Friday, May 19, 2006

Retrograde amnesia

Who uses it: Neurologists and psychiatrists
What it means: The loss of memories acquired before some kind of trauma to the brain; distinguished from anterograde amnesia, which is the loss of ability to create new memories.
How you can use it: When you're blocking something out.

The main character in Richard Ford's novel The Sportswriter, Frank Bascombe, aspires to live his life as if he had no past. He looks at the athletes he covers, who are able to shrug off defeat and focus on each new game, and thinks that's how we all ought to live. It's not possible, of course, which is the point of the book; the real secret is to acknowledge the losses, learn from them, and keep playing.

Frank Bascombe is a transplanted Southerner, which is no accident. Southerners live the past differently from New Englanders or Midwesterners. We carry it around with us like a turtle shell, retreating into it when threatened or scared.

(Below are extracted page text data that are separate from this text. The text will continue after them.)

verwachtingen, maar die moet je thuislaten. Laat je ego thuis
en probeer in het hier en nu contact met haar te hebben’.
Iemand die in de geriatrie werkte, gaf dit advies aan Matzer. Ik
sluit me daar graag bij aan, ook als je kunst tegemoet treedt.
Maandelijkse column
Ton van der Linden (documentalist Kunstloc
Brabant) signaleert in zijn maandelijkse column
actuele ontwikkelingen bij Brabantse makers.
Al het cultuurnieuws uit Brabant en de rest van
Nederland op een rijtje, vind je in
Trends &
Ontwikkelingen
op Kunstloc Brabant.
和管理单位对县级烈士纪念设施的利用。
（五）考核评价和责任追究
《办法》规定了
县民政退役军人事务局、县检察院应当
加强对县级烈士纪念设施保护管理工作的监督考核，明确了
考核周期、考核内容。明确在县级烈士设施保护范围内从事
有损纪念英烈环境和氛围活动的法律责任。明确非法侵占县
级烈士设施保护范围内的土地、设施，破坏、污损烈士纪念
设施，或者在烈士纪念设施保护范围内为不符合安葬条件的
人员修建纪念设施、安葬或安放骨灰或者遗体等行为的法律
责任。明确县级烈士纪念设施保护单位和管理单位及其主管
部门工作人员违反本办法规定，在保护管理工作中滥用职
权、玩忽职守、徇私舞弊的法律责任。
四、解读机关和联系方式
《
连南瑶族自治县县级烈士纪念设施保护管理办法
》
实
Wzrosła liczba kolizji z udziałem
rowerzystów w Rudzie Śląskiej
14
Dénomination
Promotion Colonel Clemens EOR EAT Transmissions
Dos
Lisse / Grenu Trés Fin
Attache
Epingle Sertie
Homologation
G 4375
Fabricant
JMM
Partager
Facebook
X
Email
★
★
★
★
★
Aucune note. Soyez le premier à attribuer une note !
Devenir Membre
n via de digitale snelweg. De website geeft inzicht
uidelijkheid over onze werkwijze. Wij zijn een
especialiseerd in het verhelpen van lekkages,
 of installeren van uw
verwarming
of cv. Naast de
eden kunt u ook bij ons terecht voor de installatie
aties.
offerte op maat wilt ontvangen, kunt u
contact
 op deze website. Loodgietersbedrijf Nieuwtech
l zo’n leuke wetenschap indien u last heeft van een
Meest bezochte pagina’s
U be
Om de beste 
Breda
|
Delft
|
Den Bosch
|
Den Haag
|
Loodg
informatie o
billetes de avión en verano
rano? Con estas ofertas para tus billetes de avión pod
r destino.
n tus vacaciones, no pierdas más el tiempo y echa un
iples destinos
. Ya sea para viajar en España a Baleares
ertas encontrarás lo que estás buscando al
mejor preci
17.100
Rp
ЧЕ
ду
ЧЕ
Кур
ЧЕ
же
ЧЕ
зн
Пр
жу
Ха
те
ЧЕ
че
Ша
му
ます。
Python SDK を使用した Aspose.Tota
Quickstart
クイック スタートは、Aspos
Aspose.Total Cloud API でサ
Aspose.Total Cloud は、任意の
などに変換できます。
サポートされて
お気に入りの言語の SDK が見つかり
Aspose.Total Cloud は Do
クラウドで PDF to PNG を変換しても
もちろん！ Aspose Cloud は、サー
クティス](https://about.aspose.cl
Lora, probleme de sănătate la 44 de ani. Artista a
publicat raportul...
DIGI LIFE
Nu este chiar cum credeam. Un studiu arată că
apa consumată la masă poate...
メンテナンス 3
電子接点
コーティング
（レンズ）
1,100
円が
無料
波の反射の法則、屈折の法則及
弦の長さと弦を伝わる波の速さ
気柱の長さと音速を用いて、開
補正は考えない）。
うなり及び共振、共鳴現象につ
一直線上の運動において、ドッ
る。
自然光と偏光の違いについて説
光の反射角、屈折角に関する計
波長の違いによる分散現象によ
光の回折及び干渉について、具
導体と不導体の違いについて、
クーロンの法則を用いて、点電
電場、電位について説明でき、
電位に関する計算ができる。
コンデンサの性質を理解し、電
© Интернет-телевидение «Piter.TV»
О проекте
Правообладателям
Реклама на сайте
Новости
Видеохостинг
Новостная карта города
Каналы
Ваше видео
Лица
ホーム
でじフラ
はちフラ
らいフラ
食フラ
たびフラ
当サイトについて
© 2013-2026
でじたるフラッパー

I'm rambling, but yesterday's CSBS Annual Meeting, at the Marriott Waterside, was a strange convergence of my personal histories, and felt like a visit to another country. It was wonderful to see everyone, and I'm grateful for being able to preserve those connections to an organization I spent 13 years with. It felt strange indeed to sit in yesterday's meeting and think that I'd once been responsible for running it; it's so different from what I do now.

Off to Washington this morning, for another set of convergences, as my book life meets my D.C. existence at BookExpo America. Just to make sure that all aspects of my life are represented, Dad's riding up with me, Anna's already in town, and I'm hoping that Chris can come in from Annapolis at some point over the weekend.

It's possible that I'll achieve total consciousness and disappear in a flash of light. You'll know if that happens, because I won't be posting any more.

What I Read This Week

John Tayman, The Colony: The Harrowing True Story of the Exiles of Molokai. The subtitle of this book is a little misleading, because it's less a personal history of the exiles of Molokai than a history of the bureaucracy that exiled, mistreated and ultimately saved them. The hundred-odd pages of footnotes are almost more interesting than the narrative, providing anecdotes I wish Tayman had included in the book itself.

Phil Rickman, The Smile of a Ghost. I love this series, about a female Anglican priest near the Welsh border who serves as the Diocesan Exorcist (now called "Deliverance Consultant"). In the ancient city of Ludlow, the death of a teenaged boy may have been suicide or murder, and Reverend Merrily Watkins investigates the unquiet dead. The book makes the point that ghosts have power, whether or not they actually exist.

Stuart MacBride, Dying Light. This is the sequel to Cold Granite, and comes out in August. It's just as good as the first novel, although even more graphically violent (one character loses pieces of his fingers in a scene that will stay with me a long time). Aberdeen DS Logan MacRae gets exiled to the "Screw-Up Squad" after a raid goes bad, but finds himself on the trail of a serial killer of prostitutes. One subplot, about the disappearance of a suburban husband, feels a little disconnected to the rest of the book, but its solution is so ingenious it's worth the detour.